Stored items from a collection
--- START ---

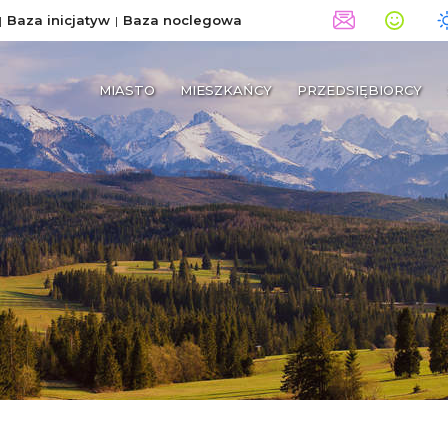
Baza inicjatyw
Baza noclegowa
MIASTO
MIESZKAŃCY
PRZEDSIĘBIORCY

--- END ---

**What is required**
All of the entries need to be copied exactly, minus any pictures.

**Written solution**
Baza inicjatyw
Baza noclegowa
MIASTO
MIESZKAŃCY
PRZEDSIĘBIORCY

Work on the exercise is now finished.